━━━ DATA EXTRACT

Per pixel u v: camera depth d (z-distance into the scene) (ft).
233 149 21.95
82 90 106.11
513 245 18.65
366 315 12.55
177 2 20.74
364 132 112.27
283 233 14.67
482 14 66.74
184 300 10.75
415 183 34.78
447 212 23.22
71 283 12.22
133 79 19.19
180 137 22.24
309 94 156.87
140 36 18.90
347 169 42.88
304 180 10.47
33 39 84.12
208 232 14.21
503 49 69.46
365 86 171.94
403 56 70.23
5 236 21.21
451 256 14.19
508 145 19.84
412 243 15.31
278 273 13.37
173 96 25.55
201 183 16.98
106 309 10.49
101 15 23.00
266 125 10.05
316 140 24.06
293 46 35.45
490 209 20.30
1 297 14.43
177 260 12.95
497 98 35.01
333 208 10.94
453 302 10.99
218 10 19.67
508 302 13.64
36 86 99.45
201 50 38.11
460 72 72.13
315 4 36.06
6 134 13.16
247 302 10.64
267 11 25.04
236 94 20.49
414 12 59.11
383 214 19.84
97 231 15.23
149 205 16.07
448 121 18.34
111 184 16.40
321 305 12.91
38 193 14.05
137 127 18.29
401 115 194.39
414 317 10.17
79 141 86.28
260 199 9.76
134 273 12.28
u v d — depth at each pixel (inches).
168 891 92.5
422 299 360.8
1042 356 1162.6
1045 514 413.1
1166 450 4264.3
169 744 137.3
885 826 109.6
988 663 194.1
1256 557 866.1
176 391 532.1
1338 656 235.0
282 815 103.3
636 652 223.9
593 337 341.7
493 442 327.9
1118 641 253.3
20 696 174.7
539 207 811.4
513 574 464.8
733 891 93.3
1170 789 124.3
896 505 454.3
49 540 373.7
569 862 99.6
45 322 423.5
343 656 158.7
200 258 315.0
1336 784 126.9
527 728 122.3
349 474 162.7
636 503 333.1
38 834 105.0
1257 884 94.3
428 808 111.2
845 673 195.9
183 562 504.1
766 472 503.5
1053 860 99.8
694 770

━━━━━━

Output the line containing "569 862 99.6" and each line after it through the close of the entries, unchanged and with no other lines.

569 862 99.6
45 322 423.5
343 656 158.7
200 258 315.0
1336 784 126.9
527 728 122.3
349 474 162.7
636 503 333.1
38 834 105.0
1257 884 94.3
428 808 111.2
845 673 195.9
183 562 504.1
766 472 503.5
1053 860 99.8
694 770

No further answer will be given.